The Humanity of Jesús
By Ellen Maccarone, Ph.D.
Associate Professor of Philosophy and Faculty Adviser to the President
I’ve been teaching, researching and writing about philosophy for 20 years. Spending seven short days at the border has changed me in a way that will most certainly impact the future of my academic work.
On January 3, 2020, I checked the Spokane weather report to determine whether I should park my car in the airport garage. I did not want to be shoveling out my car at the airport on my return from Mexico. Who would? A trip to Mexico in January conjures images of tropical-like vacations, but I had to dispel this idea among the many people I’d told of my Christmas break plans. I wasn’t going to a Mexican beach, I was spending a week at the border – the hotseat of humanitarian and political controversy.
I was a bit trepidatious about my week-long immersion as part of the Association of Jesuit Colleges and Universities leadership endeavor, the Ignatian Colleagues Program. But now that I have gone and come back, I wouldn’t trade it for anything. Because when I returned after one short week, I was a different person. The experience changed me in a much more profound way than any beach vacation ever could.
When I arrived in Tucson before heading south to Nogales with a group of other Jesuit college and university administrators, I knew that this trip would test me. We all knew we had to support to one another, because other interactions were going to be hard.
Saturday was our first day crossing into Mexico to meet with migrants at Kino Border Initiative (KBI) in Nogales, Sonora. KBI is sponsored in part by the Jesuit West Province, which also sponsors Gonzaga. The human interactions, the witnessing of pain and suffering that I had worried about, while often sad and hard, turned out to be the most rewarding part of my immersion. The people I met and the stories we shared were moments of great humanity in the face of terrible inhumanity.
I don’t speak Spanish. I had been practicing on Duolingo for six months, so I knew just enough to talk to the under-6 set, to frustrate the seven- to 12-year-olds and to need a translator for everyone else. Our group leader was constantly listening to hear anyone who might speak English who could talk with us, and he translated for the rest.
And that’s how I came to meet Jesús.* His is the story that touched me mostly deeply. He trusted me with his story and now I trust all of you. Jesús was waiting in the long line at KBI when our group leader heard him speaking English and found out that before he was deported, he had lived in Spokane. Yes, our Spokane.
Our group leader came to find me, urging me to go outside right then, and introduced me to Jesús.

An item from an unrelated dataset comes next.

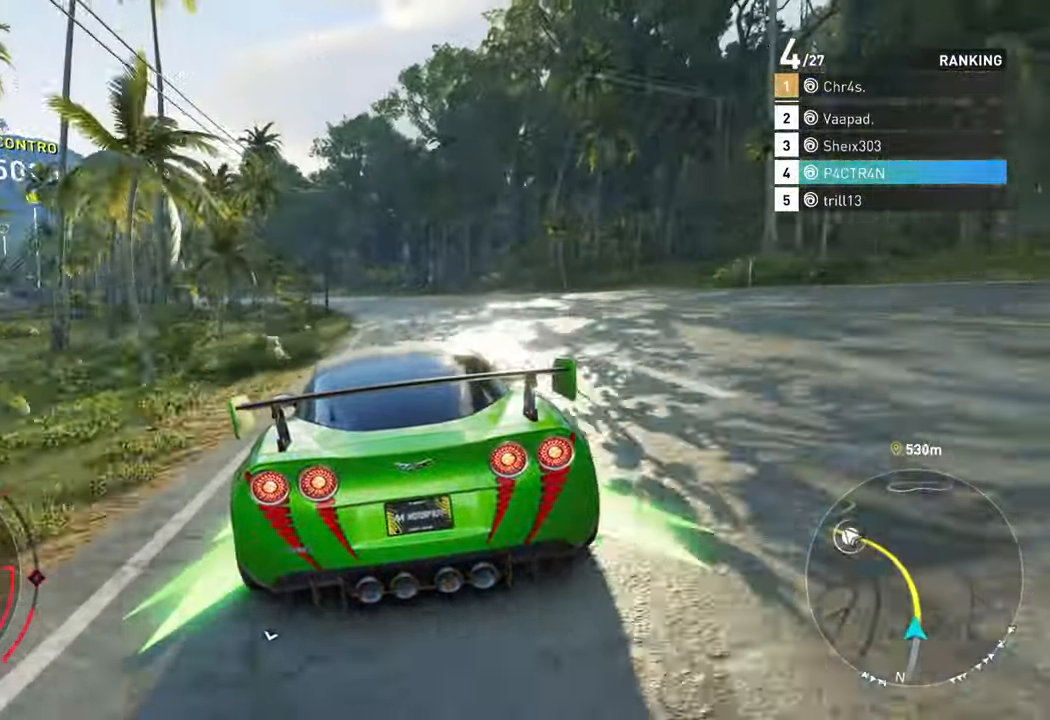
{"dt_ms": 500, "buttons": ["R2"], "left_stick": "center", "events": []}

Jesús and I talked all afternoon. He told me his heartbreaking story of living legally in Spokane (where his ex-wife and children still live), getting deported to Juárez, being kidnapped and forced to work for the cartel, disobeying them, enduring punishment and being left for dead in the desert, and finally making it to Nogales after weeks in the hospital to try to seek asylum and be re-united with his children.
Jesús said he felt his “humanity slipping away” as he was being forced to work for the cartel, task after terrible task. Then he met meet a 7-year-old girl who the cartel would rather have had dead, and he drove her and her mother to safety rather than let them be killed. When I commented that he saved their lives, he told me that the girl had saved his, because she had reawakened in him his own humanity.
I saw Jesús again just one more time at KBI. Through knowing him and his trusting me with his story, I felt my ability to be empathetic and compassionate expand. My humanity is now bound up in his even if I never see him again. I feel his prayers for me as I hope he does of mine for him.
* His name has been changed to protect his identity.